## PROBLEM TO WORK ON:
Begin at the line holding "montaje y desgaste que aparecen en el" and set down exactly each line through the last one below, omitting pictures. Include nothing else.
————————
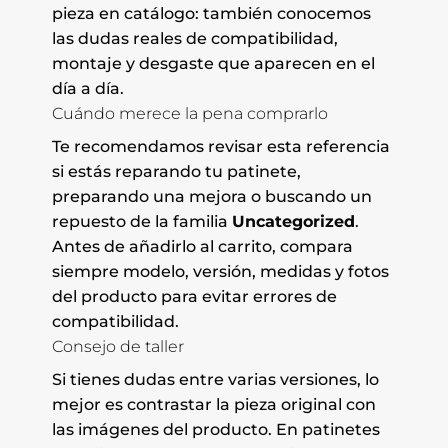
pieza en catálogo: también conocemos
las dudas reales de compatibilidad,
montaje y desgaste que aparecen en el
día a día.
Cuándo merece la pena comprarlo
Te recomendamos revisar esta referencia
si estás reparando tu patinete,
preparando una mejora o buscando un
repuesto de la familia
Uncategorized
.
Antes de añadirlo al carrito, compara
siempre modelo, versión, medidas y fotos
del producto para evitar errores de
compatibilidad.
Consejo de taller
Si tienes dudas entre varias versiones, lo
mejor es contrastar la pieza original con
las imágenes del producto. En patinetes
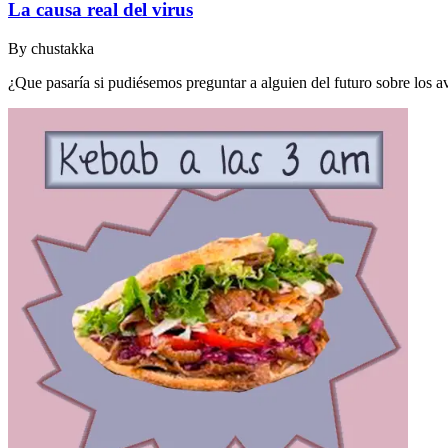
La causa real del virus
By
chustakka
¿Que pasaría si pudiésemos preguntar a alguien del futuro sobre los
————————
## YOUR RESPONSE:
montaje y desgaste que aparecen en el
día a día.
Cuándo merece la pena comprarlo
Te recomendamos revisar esta referencia
si estás reparando tu patinete,
preparando una mejora o buscando un
repuesto de la familia
Uncategorized
.
Antes de añadirlo al carrito, compara
siempre modelo, versión, medidas y fotos
del producto para evitar errores de
compatibilidad.
Consejo de taller
Si tienes dudas entre varias versiones, lo
mejor es contrastar la pieza original con
las imágenes del producto. En patinetes
La causa real del virus
By
chustakka
¿Que pasaría si pudiésemos preguntar a alguien del futuro sobre los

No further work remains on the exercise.